Mitte. „Man kann Jugendlichen nur dann eine Perspektive geben, wenn man selber eine hat und nicht weiß, daß man im nächsten Jahr wieder auf der Straße steht und die nächste ABM-Kraft sich um das Vertrauen der Jugendlichen mühen muß.“ So formulierte es eine der 250 TeilnehmerInnen der Fachtagung „Jugendarbeit und Rechtsradikalismus“ auf dem Abschlußplenum am Samstag. Sinnvolle Arbeit gerade mit schwierigen Jugendlichen sei auf Kontinuität und damit auf gesicherte Rahmenbedingungen angewiesen. Sie dürfe sich nicht als Feuerwehr mißbrauchen lassen, die von der Politik an den brisanten Stellen eingesetzt werde.
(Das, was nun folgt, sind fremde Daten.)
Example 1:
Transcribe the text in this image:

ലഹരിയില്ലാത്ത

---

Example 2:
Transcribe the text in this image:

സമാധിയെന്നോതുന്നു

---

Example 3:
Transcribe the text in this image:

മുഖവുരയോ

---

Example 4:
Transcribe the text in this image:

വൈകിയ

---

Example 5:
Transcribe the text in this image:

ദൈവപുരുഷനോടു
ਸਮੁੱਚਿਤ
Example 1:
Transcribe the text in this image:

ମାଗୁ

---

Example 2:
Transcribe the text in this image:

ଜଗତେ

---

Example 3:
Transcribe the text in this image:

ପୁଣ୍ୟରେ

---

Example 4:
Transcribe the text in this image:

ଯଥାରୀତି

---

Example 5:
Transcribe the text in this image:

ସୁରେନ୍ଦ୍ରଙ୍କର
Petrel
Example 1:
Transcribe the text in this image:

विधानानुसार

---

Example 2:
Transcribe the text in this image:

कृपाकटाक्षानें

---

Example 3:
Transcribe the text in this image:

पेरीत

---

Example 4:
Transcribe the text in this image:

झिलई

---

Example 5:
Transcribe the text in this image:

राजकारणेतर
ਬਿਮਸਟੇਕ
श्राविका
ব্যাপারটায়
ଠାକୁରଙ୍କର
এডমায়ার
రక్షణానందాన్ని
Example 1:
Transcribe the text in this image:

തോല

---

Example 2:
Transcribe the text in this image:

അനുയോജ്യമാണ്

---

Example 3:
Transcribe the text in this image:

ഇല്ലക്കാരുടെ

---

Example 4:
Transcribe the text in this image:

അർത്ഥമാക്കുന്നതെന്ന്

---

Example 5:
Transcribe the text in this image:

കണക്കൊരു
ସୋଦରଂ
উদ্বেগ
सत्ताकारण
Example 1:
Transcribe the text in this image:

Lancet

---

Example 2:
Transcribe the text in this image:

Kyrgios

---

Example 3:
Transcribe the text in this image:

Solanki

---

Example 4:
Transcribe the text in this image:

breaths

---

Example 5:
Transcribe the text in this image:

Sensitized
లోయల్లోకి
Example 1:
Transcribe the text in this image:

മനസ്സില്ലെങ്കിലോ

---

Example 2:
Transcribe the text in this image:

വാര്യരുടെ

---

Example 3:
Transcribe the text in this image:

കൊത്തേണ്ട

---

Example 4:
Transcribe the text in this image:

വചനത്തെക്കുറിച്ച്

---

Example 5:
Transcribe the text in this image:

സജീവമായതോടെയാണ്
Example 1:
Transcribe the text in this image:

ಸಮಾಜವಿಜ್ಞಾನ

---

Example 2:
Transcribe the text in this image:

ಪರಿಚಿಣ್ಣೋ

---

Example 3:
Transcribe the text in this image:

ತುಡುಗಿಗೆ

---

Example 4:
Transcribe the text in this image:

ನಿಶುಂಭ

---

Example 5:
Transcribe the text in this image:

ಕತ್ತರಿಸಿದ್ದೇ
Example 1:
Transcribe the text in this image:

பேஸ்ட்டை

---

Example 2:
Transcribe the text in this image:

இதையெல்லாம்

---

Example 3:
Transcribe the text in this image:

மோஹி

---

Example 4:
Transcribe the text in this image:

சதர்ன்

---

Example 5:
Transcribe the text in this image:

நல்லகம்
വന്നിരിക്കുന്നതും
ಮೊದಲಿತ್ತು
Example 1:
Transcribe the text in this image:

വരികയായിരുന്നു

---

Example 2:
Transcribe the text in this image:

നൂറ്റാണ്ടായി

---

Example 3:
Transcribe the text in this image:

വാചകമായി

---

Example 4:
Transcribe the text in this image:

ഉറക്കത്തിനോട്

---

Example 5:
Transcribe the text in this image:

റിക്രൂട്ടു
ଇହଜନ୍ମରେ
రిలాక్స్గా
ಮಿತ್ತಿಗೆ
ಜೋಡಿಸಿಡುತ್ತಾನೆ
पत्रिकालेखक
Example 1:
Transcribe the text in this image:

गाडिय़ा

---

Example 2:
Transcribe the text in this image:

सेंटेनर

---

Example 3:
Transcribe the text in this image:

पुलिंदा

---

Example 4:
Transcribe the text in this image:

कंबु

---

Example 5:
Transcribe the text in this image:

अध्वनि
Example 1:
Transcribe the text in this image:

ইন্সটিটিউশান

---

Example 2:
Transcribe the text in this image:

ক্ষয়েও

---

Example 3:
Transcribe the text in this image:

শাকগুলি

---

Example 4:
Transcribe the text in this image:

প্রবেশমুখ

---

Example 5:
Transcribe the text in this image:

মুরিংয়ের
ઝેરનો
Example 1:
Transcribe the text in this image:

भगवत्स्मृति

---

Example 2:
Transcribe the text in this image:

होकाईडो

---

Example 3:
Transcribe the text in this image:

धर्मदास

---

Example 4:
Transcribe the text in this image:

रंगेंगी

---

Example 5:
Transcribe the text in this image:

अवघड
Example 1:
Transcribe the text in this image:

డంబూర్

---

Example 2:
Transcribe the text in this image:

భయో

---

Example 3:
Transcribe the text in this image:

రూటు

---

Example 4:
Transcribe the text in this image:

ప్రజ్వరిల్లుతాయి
Man könne sich nicht mehr nur an favorisierte Zielgruppen wie Kinder, handverlesene Alternative oder kreative „Stinos“ (Stinknormale, d.Red.) richten. „Jugendarbeit muß sich verstärkt interkulturell – und das heißt auf die Verständigung von Ossis, Wessis und Ausländern orientieren“, sagte Ralph Ghadban, Leiter der Arbeitsgruppe „Straßensozialarbeit – ein politisches Alibi?“.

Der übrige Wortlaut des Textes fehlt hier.